**Extracted material**:
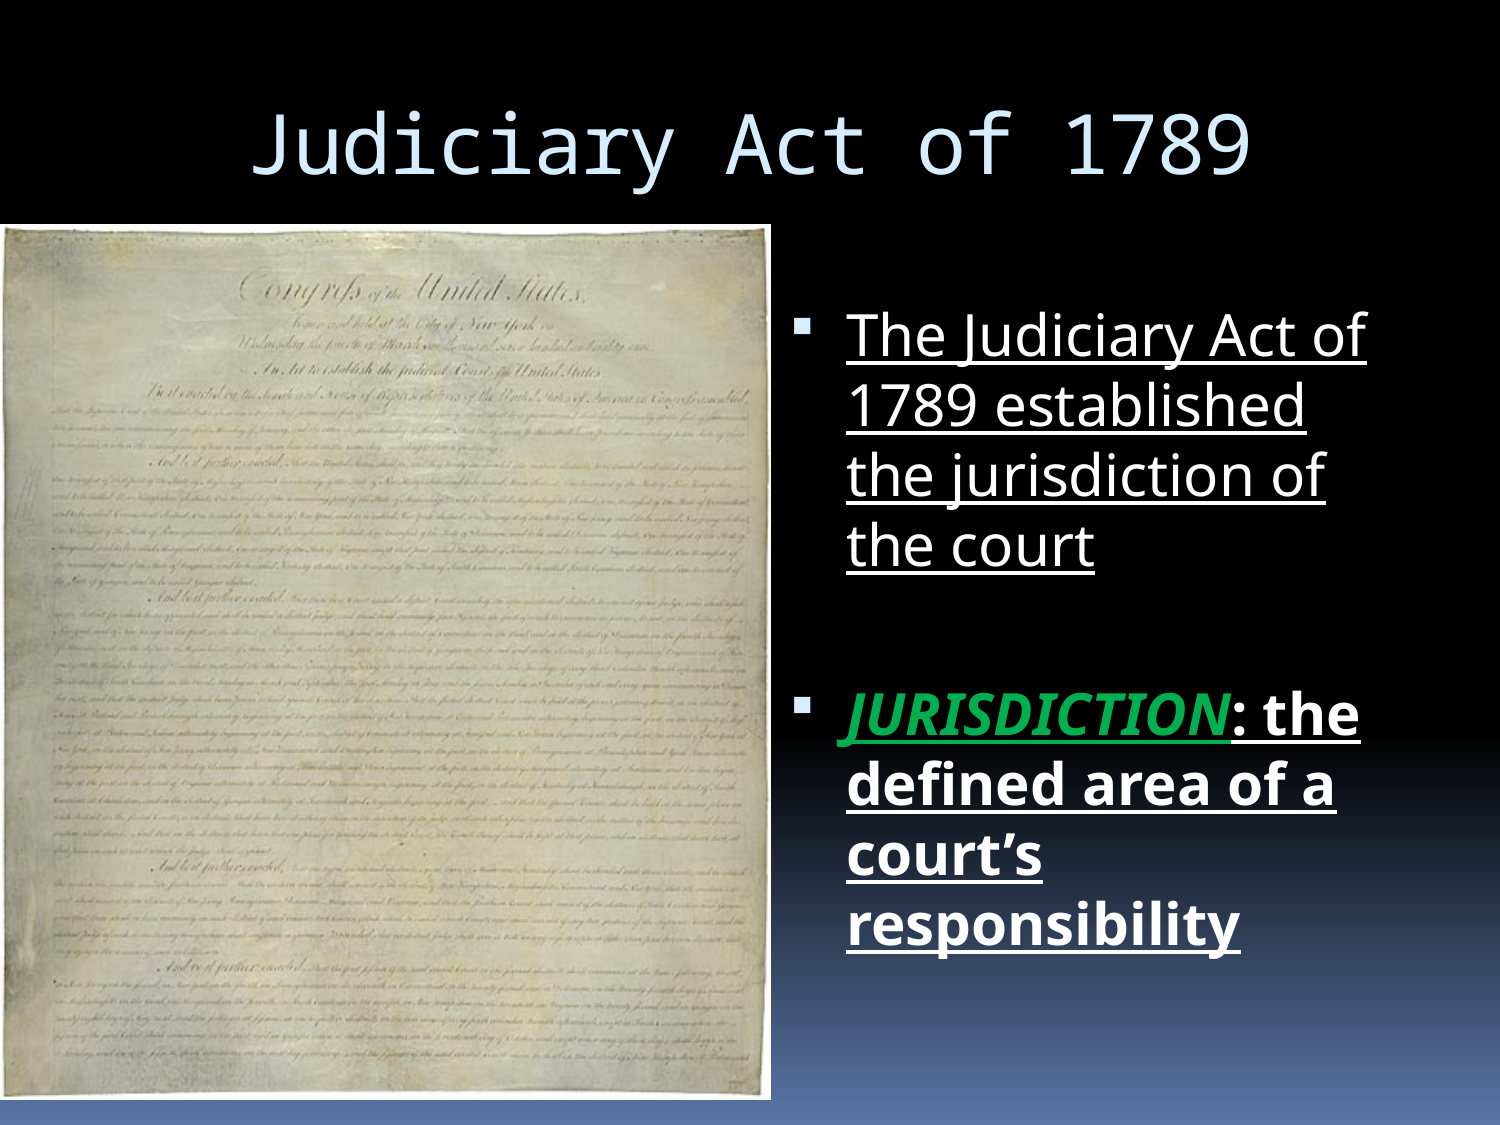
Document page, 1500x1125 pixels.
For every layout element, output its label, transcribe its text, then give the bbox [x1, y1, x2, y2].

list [0, 224, 771, 1101]
list The Judiciary Act of 1789 established the jurisdiction of the court JURISDICTION: the defined area of a court’s responsibility [780, 290, 1427, 1033]
title Judiciary Act of 1789 [75, 83, 1425, 234]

**Task directions**: Your answer is to contain exactly the lines from the one holding "For every layout" to the end of the entries, with no other line.

**Answer to the problem**:
For every layout element, output its label, transcribe its text, then give the bbox [x1, y1, x2, y2].

list [0, 224, 771, 1101]
list The Judiciary Act of 1789 established the jurisdiction of the court JURISDICTION: the defined area of a court’s responsibility [780, 290, 1427, 1033]
title Judiciary Act of 1789 [75, 83, 1425, 234]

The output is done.